Revision tracking records
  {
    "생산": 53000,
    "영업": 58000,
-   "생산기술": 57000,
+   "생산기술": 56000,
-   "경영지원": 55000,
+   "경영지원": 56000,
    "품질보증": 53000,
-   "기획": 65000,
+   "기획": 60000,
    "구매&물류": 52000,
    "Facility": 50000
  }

...

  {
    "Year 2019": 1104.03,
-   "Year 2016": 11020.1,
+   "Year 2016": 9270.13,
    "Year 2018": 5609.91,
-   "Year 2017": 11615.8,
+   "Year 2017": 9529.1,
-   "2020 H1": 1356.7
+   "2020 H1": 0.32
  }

==

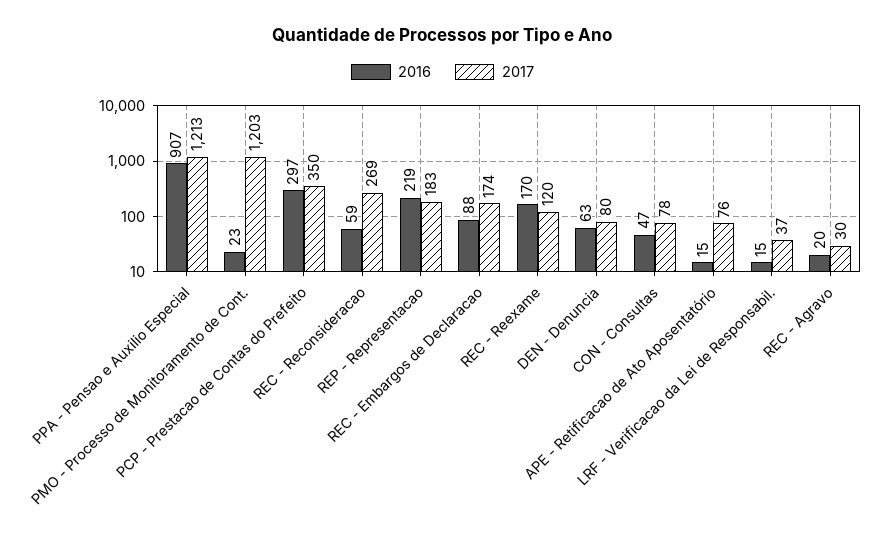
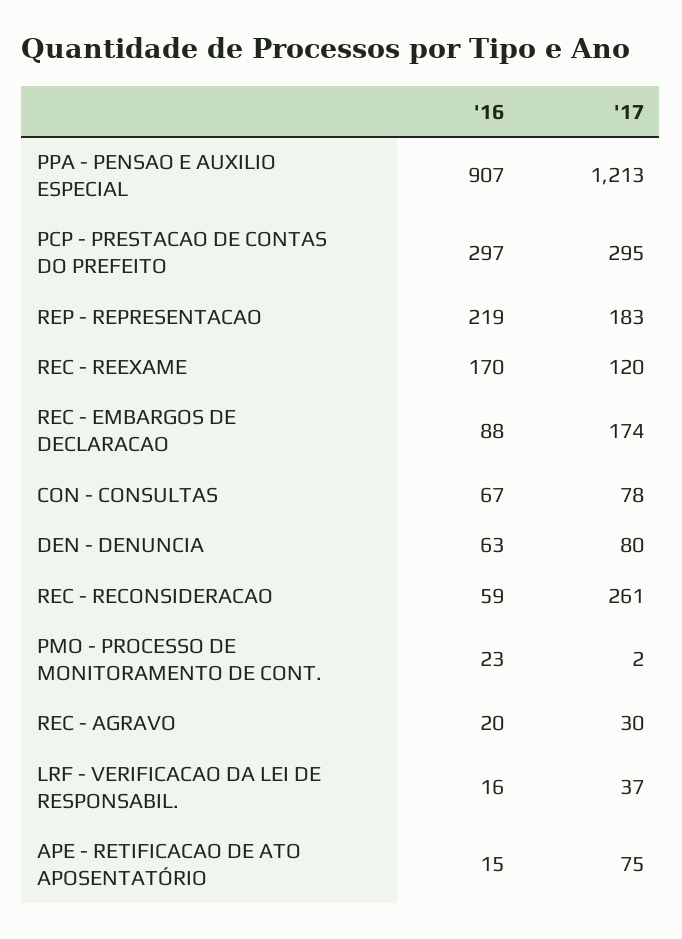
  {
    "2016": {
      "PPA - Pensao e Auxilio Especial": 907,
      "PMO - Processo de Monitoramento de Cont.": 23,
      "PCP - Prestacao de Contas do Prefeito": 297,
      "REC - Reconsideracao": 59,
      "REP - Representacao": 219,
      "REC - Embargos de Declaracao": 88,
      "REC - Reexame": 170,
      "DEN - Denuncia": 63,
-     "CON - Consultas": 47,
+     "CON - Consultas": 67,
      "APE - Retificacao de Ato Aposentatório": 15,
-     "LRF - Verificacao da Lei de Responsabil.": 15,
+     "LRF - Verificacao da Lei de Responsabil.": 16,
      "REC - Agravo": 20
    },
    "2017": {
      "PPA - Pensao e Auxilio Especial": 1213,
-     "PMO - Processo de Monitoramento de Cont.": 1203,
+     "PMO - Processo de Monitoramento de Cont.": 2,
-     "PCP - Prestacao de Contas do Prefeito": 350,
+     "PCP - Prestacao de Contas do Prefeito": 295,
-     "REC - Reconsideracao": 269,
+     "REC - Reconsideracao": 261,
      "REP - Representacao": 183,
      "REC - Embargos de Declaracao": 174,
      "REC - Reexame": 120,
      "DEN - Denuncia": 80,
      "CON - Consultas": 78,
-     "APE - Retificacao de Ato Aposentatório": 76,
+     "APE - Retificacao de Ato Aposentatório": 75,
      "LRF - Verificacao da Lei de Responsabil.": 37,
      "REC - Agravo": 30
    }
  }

Exercise description
Find every line in the records that uses the string "Year", then copy it.

Your response
    "Year 2019": 1104.03,
-   "Year 2016": 11020.1,
+   "Year 2016": 9270.13,
    "Year 2018": 5609.91,
-   "Year 2017": 11615.8,
+   "Year 2017": 9529.1,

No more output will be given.